What’s fueling the fire? Companies that handle administrative tasks like revenue cycle management and contact center operations are leading the pack, at least for now.

  • Administrative AI companies are shining by having LLMs help turn messy data into measurable ROI, but clinical support based on structured sources (ex. OpenEvidence) continues picking up steam [Chart: Category Adoption]. 
  • One of the best charts unpacks the DNA of market leaders, and it turns out quick deployments and immediate ROI work well regardless of category [Chart: Leaders]. 

It’s not just FOMO. Flare’s exec survey found that half are already carving out over 10% of their IT budget for AI, and 83% plan to dial that percentage up going forward.

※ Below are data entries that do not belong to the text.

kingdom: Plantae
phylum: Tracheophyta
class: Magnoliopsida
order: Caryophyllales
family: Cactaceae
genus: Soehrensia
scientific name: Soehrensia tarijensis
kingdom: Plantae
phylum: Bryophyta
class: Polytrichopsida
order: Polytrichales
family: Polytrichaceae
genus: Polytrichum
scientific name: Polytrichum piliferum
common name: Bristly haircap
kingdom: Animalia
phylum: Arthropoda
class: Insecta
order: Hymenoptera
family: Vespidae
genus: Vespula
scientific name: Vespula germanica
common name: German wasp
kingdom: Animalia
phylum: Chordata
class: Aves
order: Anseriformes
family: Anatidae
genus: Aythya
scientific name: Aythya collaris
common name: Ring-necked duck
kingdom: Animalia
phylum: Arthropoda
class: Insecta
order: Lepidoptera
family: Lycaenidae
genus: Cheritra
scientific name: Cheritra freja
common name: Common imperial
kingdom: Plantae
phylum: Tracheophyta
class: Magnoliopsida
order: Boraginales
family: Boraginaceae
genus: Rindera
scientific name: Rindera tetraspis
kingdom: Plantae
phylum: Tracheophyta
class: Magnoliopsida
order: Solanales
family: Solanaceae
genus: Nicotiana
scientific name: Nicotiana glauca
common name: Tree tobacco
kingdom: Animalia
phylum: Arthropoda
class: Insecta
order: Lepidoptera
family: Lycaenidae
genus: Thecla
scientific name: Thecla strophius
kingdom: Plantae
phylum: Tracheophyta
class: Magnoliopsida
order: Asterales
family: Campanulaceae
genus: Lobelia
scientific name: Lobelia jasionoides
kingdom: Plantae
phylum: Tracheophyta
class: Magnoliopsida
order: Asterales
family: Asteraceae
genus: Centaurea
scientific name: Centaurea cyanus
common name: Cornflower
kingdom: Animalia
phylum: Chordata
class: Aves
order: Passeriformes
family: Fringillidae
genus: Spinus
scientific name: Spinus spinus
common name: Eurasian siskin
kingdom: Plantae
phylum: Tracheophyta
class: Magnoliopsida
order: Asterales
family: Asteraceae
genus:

  • There’s a meaningful level of product-led “pull” driving AI adoption, especially compared to the “push” that drove past cycles like EHRs.
  • There’s also a high amount of confidence that AI startups will push into new areas (ex. scribing to RCM), and investors are giving them a lot of credit for unrealized growth based on what customers are saying about future budgets and expansion plans.

The Takeaway

Healthcare AI has moved from experimentation to execution, with wider adoption, bigger budgets, and value concentrating around market leaders. Flare doesn’t necessarily believe that justifies billion-dollar valuations for companies that are years away from profitability, but it at least sheds light on why the top players are blasting into orbit.